Jolie Italienne oubliée. Tu vis écrasée dans l’ombre de tes sœurs. Discrète, tu n’as pourtant rien à leur envier.

Suite aux nombreux retours négatifs que j’ai pu récolter à ton sujet, j’étais d’abord inquiète de faire ta rencontre. Je suis quand même venue. Turin, tu auras été douceur et nuages blancs. Tu auras été clarté et insouciance. Turin tu m’as redonné le goût de vivre. Tu auras été ma renaissance ainsi que mon plus beau coup de foudre, à travers toi j’ai fait mes premiers pas en Italie, et désormais je ne vis plus que pour retourner là bas. Tout dans ton pays me passionne.

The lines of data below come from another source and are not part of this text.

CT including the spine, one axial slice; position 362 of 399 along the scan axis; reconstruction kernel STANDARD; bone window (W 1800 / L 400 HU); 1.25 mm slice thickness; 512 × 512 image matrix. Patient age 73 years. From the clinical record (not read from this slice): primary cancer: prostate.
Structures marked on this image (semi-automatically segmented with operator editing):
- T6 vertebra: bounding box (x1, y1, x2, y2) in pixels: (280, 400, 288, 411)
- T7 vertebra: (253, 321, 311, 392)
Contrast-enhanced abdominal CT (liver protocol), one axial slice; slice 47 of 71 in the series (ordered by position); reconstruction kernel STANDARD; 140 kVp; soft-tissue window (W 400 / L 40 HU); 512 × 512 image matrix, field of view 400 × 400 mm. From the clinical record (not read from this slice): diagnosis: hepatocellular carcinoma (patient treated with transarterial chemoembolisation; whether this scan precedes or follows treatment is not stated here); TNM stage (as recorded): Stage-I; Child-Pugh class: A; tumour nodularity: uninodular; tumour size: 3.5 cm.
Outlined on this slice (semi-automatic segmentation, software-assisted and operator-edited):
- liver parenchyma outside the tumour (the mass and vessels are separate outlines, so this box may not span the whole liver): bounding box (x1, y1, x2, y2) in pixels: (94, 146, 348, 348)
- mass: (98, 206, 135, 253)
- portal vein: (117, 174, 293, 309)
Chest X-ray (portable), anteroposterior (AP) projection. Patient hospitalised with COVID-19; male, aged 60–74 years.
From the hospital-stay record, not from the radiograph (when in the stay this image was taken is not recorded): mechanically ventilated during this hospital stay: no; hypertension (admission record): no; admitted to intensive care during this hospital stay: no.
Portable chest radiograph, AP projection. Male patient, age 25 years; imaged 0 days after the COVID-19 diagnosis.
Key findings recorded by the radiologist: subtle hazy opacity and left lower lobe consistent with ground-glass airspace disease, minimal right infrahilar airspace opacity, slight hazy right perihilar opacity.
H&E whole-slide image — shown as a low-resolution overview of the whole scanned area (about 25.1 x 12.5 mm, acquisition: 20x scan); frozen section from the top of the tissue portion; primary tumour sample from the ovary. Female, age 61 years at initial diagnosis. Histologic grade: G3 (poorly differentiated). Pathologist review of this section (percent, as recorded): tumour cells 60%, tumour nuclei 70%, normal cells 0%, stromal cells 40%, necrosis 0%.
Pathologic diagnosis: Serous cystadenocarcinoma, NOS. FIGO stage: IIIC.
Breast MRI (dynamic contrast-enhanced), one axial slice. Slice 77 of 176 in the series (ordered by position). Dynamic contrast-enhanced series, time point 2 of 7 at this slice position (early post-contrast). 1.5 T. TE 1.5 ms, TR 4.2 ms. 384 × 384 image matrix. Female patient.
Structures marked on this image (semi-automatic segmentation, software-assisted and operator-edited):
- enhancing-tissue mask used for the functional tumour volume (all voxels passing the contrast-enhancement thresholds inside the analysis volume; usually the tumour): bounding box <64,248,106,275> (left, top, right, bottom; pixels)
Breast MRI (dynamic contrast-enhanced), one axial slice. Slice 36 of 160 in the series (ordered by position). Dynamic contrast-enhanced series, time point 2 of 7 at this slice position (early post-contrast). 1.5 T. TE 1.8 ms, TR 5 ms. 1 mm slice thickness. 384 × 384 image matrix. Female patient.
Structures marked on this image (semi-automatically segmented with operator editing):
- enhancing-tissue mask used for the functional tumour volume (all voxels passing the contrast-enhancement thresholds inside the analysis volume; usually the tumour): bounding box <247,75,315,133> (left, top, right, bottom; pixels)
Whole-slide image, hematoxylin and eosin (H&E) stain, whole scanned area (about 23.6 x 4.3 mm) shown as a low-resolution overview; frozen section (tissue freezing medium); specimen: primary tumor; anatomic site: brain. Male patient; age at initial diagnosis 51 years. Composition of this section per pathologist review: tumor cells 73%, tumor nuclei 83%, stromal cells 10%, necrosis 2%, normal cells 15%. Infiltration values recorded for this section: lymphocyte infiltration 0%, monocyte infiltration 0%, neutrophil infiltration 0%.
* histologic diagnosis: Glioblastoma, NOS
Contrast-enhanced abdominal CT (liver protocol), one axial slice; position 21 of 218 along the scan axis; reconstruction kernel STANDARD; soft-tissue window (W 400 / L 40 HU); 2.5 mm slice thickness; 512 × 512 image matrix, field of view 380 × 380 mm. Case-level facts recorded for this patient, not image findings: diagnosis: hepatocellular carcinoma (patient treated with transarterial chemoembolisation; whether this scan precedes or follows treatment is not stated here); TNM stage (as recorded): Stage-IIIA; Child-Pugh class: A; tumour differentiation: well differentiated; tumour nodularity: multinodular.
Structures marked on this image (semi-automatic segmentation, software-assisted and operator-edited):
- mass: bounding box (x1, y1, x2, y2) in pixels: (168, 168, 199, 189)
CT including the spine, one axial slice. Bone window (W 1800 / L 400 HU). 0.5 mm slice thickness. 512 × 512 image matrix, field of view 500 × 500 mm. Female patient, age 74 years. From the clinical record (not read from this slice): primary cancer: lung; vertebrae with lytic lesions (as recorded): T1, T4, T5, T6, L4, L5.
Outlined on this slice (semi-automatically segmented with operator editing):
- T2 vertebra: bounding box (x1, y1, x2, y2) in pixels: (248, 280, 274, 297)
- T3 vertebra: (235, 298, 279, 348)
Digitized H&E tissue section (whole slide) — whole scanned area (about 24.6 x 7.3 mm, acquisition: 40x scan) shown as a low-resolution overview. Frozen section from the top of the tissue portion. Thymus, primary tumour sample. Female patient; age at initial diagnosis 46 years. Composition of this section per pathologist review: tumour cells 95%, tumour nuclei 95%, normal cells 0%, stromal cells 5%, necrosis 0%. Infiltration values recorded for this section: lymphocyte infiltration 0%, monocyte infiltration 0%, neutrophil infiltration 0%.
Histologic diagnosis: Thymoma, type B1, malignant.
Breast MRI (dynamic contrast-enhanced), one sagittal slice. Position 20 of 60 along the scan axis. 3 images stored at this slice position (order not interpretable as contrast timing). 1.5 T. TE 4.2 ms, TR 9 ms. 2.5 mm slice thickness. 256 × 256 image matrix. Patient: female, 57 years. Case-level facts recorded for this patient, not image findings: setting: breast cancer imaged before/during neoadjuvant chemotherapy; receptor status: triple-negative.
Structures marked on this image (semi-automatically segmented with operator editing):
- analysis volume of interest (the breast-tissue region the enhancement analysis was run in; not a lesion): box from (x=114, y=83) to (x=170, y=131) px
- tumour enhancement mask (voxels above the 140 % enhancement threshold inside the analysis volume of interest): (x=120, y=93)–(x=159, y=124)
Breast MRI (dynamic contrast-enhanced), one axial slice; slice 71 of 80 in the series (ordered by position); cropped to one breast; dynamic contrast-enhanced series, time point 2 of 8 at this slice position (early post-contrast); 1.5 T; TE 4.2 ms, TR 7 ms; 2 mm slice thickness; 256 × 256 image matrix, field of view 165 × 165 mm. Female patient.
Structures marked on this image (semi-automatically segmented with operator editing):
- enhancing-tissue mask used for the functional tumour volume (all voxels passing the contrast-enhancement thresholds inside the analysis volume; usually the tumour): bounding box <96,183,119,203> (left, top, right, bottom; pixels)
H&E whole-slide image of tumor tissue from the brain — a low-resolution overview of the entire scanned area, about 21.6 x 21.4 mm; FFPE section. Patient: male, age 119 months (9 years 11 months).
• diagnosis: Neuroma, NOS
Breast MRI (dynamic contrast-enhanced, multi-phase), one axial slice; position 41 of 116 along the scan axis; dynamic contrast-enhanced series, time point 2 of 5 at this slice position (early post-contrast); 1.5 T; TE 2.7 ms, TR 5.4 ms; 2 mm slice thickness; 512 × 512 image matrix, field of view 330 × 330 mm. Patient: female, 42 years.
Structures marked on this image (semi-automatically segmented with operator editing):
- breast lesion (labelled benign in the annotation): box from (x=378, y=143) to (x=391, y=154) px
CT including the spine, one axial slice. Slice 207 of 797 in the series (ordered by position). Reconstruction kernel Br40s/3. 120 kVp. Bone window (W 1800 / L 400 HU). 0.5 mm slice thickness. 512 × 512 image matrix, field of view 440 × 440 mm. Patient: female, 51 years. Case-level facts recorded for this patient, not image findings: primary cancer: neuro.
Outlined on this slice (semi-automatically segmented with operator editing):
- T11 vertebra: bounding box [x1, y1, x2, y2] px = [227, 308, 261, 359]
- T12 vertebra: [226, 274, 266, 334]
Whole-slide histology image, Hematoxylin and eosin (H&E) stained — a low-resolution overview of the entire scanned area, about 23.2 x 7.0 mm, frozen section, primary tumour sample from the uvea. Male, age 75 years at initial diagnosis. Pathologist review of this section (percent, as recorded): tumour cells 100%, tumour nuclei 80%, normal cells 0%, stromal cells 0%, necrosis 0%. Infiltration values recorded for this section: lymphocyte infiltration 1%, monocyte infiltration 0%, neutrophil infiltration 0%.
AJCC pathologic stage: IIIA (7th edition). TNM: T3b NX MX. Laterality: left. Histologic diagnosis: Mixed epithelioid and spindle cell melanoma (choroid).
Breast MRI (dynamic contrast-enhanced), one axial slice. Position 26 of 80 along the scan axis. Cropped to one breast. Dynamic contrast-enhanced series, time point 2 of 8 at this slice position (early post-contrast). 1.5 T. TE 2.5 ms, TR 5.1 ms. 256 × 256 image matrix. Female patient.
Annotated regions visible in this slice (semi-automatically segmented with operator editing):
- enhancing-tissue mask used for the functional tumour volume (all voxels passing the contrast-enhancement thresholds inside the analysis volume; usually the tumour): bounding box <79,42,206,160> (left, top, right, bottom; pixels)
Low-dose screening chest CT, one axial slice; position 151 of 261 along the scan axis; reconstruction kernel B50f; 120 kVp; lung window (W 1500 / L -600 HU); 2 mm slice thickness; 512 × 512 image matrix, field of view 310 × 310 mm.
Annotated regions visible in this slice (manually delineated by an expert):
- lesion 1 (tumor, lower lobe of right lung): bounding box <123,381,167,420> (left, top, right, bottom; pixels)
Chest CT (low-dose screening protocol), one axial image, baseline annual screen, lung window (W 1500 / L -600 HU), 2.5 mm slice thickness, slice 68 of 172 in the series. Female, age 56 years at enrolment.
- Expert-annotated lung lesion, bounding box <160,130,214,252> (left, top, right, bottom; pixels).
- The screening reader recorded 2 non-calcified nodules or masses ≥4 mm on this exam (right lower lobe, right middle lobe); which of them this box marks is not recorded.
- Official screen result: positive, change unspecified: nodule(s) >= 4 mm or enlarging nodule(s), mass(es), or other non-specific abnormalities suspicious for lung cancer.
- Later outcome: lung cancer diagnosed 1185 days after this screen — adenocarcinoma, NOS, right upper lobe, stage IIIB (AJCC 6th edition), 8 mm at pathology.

Je t’ai rencontré accompagnée d’une de mes personnes préférées sur terre: mon amie Anne (qui apparaissait déjà ici et ici). C’était mon tout premier véritable voyage autonome. Certes il y avait eu Lille auparavant, mais là je quittais carrément le territoire Français.

Après 6 heures de TGV, nous pouvions enfin fouler tes pavés. Le premier soir, tu nous as perdu mais dès le lendemain (une carte en main), nous sommes parties à ta conquête. Nous t’avons sillonné en long, en large et en travers: des plus étroites ruelles, jusqu’à l’immensité des collines. Et je garderais toujours de toi cette merveilleuse image du panorama qu’on pouvait avoir de là haut. Turin, jolie petite ville bercée par les montagnes.

Tu es une ville vraie, qui ne ment pas. Tu ne cherches pas à arnaquer le touriste, tu n’as pas besoin de lui pour évoluer. Tu es authentique. Chez toi les pâtes et le prosecco ont un vrai goût d’Italie, les joueurs d’accordéon nous font tombés dans le plus grand des stéréotypes et chaque détails, chaque bâtiment que tu renfermes vaut la peine d’être visité.